さくら餅
和菓子が苦手。餡子が苦手。昔からそう。でも「たねや」のさくら餅は別格だ。
ほんのり甘く、中の白餡はさくら色に染まっている。口溶け滑らかな春の限定品は、この時期の唯一の楽しみである。
そう、あれは、桜散りゆく春のことだ。
大学病院の人間ドックを終えて白金高輪駅へ向かう途中、小さな神社を見付けた。
境内の大きな桜に心惹かれて階段を上り、賽銭箱の前でハタと立ち止まった。
願い事が・・・何もない。
しばし考えたが浮かばない。背後に視線を感じて振り向くと、母娘が「早くして」とばかりに順番を待っていた。
結局、何も願わず、譲った。
せっかく賽銭を入れたのに。何も願わないなんてー。空っぽの心のまま桜を見上げた。花びらの隙間から さらさらと差し込む光に、昔、こうして一緒に眺めた「あの人」の面影を見た。
いつか・・・会えますように・・・
再び歩き出し、お洒落な雑貨店の前を通った。花の香りに誘われて中へ。ひと通り店内を見回し、駅に着く。

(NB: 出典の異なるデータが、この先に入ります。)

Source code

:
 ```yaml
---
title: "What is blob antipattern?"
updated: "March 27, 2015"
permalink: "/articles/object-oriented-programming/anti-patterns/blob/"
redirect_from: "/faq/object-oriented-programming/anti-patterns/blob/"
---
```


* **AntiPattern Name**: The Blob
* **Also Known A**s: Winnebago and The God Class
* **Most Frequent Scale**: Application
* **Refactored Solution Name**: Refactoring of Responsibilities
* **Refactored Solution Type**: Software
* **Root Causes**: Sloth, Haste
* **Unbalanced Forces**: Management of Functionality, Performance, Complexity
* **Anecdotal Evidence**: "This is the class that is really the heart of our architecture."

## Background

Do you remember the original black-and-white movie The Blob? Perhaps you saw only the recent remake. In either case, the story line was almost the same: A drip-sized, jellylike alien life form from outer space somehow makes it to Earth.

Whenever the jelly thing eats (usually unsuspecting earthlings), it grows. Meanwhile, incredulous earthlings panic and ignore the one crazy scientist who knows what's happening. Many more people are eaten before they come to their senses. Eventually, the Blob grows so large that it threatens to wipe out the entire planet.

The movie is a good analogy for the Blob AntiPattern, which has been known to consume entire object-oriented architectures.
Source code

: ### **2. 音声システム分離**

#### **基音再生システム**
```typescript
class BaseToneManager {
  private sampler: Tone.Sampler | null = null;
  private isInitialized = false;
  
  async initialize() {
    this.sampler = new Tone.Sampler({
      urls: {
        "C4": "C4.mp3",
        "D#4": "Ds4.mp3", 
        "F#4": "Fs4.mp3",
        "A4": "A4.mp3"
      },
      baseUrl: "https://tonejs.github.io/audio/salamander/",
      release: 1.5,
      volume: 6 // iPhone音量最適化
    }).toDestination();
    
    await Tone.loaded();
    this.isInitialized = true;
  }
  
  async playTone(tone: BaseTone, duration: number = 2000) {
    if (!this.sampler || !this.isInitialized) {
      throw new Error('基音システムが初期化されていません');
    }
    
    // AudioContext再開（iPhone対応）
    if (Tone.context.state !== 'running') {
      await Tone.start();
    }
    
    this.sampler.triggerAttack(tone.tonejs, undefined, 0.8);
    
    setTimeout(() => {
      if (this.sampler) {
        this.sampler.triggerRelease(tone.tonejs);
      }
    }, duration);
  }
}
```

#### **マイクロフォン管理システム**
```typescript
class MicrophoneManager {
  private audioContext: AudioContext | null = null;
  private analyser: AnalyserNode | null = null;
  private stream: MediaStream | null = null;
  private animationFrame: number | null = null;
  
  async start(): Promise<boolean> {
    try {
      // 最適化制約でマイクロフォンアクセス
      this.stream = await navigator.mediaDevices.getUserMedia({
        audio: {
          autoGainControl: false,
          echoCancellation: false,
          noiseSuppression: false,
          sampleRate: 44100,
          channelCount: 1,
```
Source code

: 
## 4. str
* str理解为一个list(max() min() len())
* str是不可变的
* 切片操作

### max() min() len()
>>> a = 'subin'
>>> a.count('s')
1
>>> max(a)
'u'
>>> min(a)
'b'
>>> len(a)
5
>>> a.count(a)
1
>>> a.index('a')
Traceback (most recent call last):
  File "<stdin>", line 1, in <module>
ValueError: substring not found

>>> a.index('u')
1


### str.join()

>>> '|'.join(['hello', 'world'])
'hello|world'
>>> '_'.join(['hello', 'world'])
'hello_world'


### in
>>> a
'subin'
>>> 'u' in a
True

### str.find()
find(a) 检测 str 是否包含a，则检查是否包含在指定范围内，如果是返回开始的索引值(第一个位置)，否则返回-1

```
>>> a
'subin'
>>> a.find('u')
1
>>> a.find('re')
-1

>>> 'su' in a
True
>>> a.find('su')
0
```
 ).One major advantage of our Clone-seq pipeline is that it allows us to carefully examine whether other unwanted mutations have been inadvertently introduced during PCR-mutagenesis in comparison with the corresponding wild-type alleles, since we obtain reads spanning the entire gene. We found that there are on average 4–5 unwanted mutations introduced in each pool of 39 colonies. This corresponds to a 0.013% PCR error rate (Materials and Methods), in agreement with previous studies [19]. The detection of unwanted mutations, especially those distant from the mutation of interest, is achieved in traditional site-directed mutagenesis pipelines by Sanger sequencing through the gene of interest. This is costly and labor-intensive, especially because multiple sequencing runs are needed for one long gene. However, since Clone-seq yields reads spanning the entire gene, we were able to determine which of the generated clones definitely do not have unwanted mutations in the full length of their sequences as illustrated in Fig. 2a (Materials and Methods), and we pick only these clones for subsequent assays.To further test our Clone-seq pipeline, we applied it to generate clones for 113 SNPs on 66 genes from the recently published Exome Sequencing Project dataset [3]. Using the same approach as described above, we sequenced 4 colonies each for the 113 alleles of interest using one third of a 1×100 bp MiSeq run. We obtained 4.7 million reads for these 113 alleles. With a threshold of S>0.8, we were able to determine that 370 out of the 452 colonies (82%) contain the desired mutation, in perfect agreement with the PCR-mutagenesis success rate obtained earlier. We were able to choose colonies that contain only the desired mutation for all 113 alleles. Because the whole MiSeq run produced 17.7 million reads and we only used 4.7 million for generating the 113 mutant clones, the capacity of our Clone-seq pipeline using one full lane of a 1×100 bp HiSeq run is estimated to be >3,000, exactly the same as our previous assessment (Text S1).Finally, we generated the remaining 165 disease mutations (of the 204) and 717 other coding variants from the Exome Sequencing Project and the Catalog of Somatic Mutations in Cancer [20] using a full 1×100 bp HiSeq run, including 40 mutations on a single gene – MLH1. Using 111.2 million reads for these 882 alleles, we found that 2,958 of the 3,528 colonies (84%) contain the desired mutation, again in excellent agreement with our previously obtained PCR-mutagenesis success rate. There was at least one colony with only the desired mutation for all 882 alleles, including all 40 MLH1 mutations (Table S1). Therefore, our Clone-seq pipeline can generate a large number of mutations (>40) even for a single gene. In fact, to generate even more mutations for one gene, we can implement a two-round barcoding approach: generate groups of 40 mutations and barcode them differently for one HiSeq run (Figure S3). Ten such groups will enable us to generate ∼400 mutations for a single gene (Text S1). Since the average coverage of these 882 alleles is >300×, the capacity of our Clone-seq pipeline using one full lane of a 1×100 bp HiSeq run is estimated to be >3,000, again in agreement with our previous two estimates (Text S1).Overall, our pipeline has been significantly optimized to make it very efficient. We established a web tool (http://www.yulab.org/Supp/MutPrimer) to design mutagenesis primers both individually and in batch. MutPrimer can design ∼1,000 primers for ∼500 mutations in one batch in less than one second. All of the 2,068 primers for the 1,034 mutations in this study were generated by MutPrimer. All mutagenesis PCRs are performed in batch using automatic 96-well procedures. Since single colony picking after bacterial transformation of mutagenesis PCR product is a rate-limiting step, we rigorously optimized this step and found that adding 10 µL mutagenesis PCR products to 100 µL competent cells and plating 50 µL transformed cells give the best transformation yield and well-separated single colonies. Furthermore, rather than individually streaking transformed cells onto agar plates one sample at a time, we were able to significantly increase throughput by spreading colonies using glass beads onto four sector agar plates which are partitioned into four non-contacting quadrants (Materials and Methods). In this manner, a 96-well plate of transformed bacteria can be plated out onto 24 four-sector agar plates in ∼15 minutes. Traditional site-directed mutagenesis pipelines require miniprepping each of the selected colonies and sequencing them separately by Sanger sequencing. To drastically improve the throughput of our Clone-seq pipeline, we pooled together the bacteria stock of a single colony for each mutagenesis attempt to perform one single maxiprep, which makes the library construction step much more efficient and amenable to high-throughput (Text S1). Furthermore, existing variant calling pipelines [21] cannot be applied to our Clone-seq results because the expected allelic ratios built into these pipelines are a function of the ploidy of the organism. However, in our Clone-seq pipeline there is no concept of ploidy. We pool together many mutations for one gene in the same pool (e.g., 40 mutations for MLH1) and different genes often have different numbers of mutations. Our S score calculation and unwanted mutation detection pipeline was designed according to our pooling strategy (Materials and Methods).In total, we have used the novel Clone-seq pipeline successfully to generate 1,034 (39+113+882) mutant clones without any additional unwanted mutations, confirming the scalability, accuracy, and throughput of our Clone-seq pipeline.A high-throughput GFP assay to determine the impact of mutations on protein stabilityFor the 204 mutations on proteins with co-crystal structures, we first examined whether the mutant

しかし、乗った電車は反対方向だった。慌てて次で降り、今度は引き返す。そのまま真っ直ぐ帰るつもりだったのに、気付けば新宿駅に降り立っていた。行きたい場所もなく、デパ地下に吸い込まれ・・・何となくぶらぶら・・・
ふと「たねや」の前で足を止めた。その時、このさくら餅を見付けたのだ。2つ買い、さっきの改札へと向かう。すると、
見覚えのある姿が、スーッと横切った。
えっ・・・
一瞬、目を疑う。
いや、幻ではないか。
ついさっき神社で祈ったばかりだ。
まさか。
目をこすってみた。
消えない。
やはり、あの人だ。
一気に心臓が鳴った。
声を掛けようか迷った。
決心する前に声を掛けていた。
・・・!?
それは改札に入る寸前だった。
ゆっくりと振り返ったあの人は、
驚きもせず、しかし、
笑顔とは程遠く、無表情だった。
それから何年か経ち、今度は駅のホームであの人を見た。この広い東京の街で、たびたび偶然出逢うとは、どういう意味を持つのだろう。
ゆっくりと近づいて行く・・・
小さく手を振りながら・・・
あの人が気づいた・・・
幽霊かと思ったと驚かれた・・・
一緒に電車に乗った。車内は比較的空いていた。躊躇し、別の席へ向かう。すると、あの人が自分の隣席を指差した。
・・・隣に、座った。
が、2人の目的地は違う。
先に降りるのは向こうだ。
しかも2つ目の駅で降りる。
「頑張れよ」と言い残したあの人。
思わず そっと腕をつかんだ。
真っ直ぐ前を見つめるあの人に、
私は「誕生日 おめでとう!」と言った。
一瞬、笑ったあの人。
振り返らずに去って行った。。。